═══ Listed entries ═══

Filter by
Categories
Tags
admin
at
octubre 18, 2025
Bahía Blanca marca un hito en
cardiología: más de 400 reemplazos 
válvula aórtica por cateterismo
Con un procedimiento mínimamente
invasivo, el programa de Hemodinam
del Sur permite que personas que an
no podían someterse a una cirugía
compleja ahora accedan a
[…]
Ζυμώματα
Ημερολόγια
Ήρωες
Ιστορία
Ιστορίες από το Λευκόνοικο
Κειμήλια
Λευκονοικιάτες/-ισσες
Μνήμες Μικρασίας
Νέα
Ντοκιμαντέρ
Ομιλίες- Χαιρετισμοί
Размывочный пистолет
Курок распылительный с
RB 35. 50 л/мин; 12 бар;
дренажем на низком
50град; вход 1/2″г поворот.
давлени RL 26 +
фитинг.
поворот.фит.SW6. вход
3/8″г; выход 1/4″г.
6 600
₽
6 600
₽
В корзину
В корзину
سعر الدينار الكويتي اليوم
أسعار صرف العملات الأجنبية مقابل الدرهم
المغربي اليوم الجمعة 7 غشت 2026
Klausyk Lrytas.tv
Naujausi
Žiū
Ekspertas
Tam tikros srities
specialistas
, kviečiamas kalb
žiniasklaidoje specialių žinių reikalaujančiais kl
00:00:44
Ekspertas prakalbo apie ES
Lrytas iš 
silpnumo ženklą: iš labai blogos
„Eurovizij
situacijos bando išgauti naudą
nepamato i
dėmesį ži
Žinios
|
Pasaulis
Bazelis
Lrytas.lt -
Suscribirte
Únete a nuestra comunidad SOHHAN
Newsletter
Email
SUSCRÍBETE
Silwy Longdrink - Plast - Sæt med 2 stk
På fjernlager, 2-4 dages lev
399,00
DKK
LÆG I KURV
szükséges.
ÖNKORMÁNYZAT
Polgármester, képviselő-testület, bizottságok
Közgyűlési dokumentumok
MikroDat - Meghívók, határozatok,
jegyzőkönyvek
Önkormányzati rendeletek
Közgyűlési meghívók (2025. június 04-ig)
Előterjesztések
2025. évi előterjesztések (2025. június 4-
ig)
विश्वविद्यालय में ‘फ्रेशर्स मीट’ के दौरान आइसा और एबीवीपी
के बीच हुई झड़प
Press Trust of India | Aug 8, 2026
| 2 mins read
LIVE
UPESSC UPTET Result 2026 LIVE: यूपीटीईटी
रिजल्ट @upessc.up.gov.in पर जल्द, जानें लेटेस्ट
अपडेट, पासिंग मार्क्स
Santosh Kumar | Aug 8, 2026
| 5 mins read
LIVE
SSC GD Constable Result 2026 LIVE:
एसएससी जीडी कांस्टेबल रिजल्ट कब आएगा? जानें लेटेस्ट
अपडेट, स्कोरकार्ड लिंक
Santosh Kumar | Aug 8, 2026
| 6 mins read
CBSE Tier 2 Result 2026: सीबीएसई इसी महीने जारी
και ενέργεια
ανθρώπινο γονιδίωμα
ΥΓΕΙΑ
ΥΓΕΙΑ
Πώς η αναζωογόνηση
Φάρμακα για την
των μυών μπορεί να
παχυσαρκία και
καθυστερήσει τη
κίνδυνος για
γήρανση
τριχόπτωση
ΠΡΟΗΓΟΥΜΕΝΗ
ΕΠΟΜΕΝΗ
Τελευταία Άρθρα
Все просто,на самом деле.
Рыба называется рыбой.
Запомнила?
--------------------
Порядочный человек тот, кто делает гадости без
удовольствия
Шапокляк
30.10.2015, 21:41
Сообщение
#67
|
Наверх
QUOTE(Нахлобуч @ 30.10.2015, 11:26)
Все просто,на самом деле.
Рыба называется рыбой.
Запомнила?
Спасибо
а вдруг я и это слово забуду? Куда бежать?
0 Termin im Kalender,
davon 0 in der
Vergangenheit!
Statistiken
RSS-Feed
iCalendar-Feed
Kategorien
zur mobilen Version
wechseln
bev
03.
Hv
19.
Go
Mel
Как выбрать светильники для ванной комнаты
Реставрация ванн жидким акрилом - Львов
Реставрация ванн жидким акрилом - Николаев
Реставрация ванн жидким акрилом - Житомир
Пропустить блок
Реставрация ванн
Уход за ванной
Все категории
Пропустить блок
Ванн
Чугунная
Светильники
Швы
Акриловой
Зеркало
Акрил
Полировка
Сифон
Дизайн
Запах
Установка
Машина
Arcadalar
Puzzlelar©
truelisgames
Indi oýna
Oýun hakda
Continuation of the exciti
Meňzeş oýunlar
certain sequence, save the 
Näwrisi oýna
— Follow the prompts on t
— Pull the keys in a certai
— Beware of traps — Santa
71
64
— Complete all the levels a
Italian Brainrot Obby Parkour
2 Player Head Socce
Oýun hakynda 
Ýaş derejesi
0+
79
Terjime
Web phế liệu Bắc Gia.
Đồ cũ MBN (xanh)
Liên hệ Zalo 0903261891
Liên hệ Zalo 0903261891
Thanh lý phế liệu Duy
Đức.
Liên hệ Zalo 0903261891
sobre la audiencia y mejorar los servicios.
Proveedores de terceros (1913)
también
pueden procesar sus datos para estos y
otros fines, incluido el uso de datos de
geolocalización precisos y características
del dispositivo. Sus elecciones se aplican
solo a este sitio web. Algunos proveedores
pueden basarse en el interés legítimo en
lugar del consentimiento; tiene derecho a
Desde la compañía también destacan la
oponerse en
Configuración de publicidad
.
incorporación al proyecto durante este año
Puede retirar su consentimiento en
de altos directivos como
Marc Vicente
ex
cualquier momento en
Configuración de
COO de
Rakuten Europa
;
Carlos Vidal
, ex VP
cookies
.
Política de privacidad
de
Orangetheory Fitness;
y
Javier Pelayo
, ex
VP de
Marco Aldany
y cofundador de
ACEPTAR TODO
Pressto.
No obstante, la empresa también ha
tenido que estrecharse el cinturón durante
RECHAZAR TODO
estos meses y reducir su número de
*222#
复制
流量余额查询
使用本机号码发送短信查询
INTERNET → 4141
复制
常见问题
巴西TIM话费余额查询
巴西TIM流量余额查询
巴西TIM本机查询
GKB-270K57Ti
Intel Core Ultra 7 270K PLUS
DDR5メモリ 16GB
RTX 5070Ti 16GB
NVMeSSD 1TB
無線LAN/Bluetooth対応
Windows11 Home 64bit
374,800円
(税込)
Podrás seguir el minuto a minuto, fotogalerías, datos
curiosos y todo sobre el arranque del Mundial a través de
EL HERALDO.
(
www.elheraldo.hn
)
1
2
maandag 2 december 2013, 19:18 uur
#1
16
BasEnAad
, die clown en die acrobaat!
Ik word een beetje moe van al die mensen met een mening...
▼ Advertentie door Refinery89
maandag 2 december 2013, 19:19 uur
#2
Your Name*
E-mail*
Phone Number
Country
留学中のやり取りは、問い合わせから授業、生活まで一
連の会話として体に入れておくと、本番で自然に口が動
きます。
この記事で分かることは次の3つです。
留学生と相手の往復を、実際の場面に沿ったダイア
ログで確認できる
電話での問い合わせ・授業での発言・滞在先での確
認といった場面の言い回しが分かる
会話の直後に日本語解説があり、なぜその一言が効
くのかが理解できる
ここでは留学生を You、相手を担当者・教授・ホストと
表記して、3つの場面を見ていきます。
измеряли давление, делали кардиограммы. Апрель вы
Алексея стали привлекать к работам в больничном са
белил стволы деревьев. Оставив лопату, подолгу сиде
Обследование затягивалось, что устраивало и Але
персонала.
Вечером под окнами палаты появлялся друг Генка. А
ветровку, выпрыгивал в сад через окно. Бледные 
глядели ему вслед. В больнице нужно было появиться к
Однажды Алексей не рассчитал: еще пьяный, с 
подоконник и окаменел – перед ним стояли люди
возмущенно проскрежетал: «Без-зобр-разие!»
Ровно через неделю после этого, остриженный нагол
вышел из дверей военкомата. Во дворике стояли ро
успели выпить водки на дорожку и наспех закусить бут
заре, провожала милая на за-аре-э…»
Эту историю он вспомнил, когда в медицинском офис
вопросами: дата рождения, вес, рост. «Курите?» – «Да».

═══

* _Instruction_
Starting at the first of the rows above and ending at the line that contains "del Sur permite que personas que an", copy every line word for word, with both the first line and that final line included.

* _Output for this exercise_
Filter by
Categories
Tags
admin
at
octubre 18, 2025
Bahía Blanca marca un hito en
cardiología: más de 400 reemplazos 
válvula aórtica por cateterismo
Con un procedimiento mínimamente
invasivo, el programa de Hemodinam
del Sur permite que personas que an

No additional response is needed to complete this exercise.